AUGUSTA, Ga.--Hideki Matsuyama came to Augusta National GC without expectations but with plenty of distractions. The 19-year-old Japanese amateur wasn't sure if he should be playing golf, much less competing in the Masters, when so many of his countrymen were suffering back home.
Following up a first-round 72 with a one-over 73 Friday, Matsuyama hoped he had helped friends at the college he attends in Sendai, one of the areas impacted most by the March 11 earthquake and tsunami, forget their troubles if only temporarily. His one-over 145 total allowed the first-year student at Tohoku Fukushi University to make the cut on the number at the Masters, the only amateur in the field to do so.

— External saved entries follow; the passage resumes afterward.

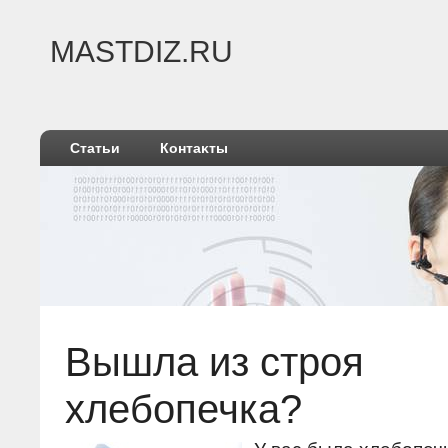
MASTDIZ.RU
Статьи
Контаκты
Вышла из строя
хлебопечка?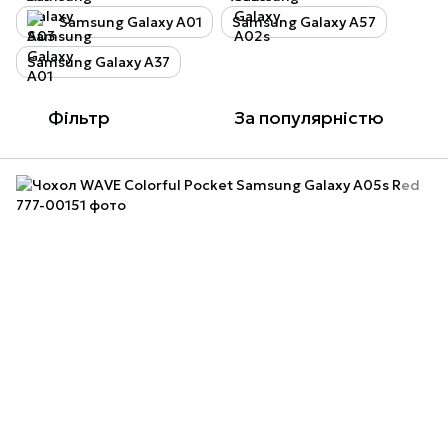
Samsung Galaxy A01
Samsung Galaxy A57
Samsung Galaxy A37
Фільтр
За популярністю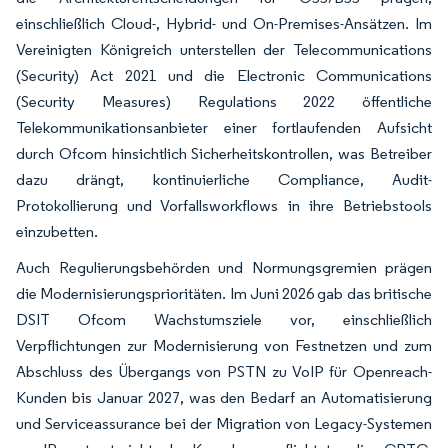
einschließlich Cloud-, Hybrid- und On-Premises-Ansätzen. Im
Vereinigten Königreich unterstellen der Telecommunications
(Security) Act 2021 und die Electronic Communications
(Security Measures) Regulations 2022 öffentliche
Telekommunikationsanbieter einer fortlaufenden Aufsicht
durch Ofcom hinsichtlich Sicherheitskontrollen, was Betreiber
dazu drängt, kontinuierliche Compliance, Audit-
Protokollierung und Vorfallsworkflows in ihre Betriebstools
einzubetten.
Auch Regulierungsbehörden und Normungsgremien prägen
die Modernisierungsprioritäten. Im Juni 2026 gab das britische
DSIT Ofcom Wachstumsziele vor, einschließlich
Verpflichtungen zur Modernisierung von Festnetzen und zum
Abschluss des Übergangs von PSTN zu VoIP für Openreach-
Kunden bis Januar 2027, was den Bedarf an Automatisierung
und Serviceassurance bei der Migration von Legacy-Systemen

"I think that it's a very difficult course, but I'm so happy that I was able to focus on my playing each hole," Matsuyama said through a translator. "I'm very, very happy."

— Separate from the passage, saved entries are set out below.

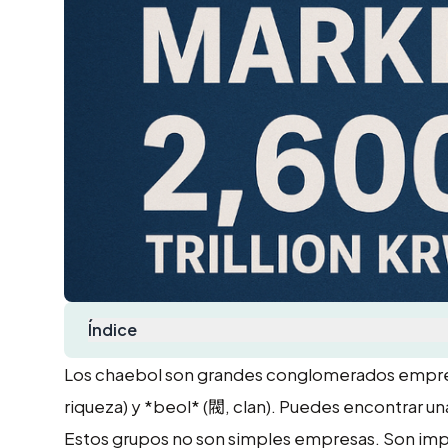
Índice
Los chaebol son grandes conglomerados empresar
riqueza) y *beol* (閥, clan). Puedes encontrar u
Estos grupos no son simples empresas. Son imp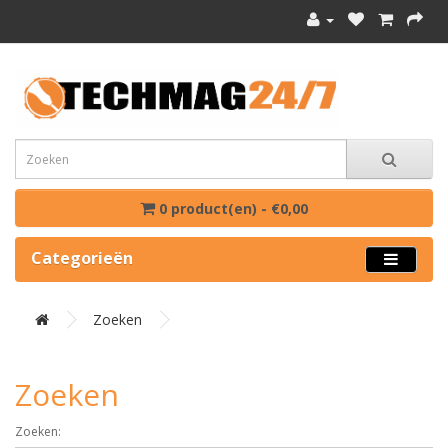
0 product(en) - €0,00
Categorieën
Zoeken
Zoeken
Zoeken:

After the devastation of the natural disaster, Matsuyama, the Asian Amateur champion who finished third in the Japan Open last fall, considered skipping the tournament entirely. Instead, he decided to make the trip with the hope of being able to lift the spirits of those back in Japan.
While guaranteeing himself the low amateur medal, Matsuyama didn't do it without some angst. Bogeys on his last two holes to finish at one over after two rounds forced him to spend a restless afternoon watching to see if leader Rory McIlroy would cause the cutline to move lower and end his week early. Thankfully for Matsuyama it never did.
Unfortunately for the other amateurs in the field, it also did not get any higher. With a second-round 72, Michigan senior Lion Kim had the best score on Friday of the six amateur competitors, but after an opening 76 he could do no better than four over for the tournament. It was the same place that Stanford junior David Chung finished after a second-round 76. A Friday 77 from Oklahoma State junior Peter Uihlein, after a poor day with his irons, left the U.S. Amateur champion at five over, while British Amateur champion Jin Jeong's 77 left him with a six-over total. U.S. Mid-Amateur champion Nathan Smith struggled with a second-round 77, missing his third Masters cut with an eight-over 152.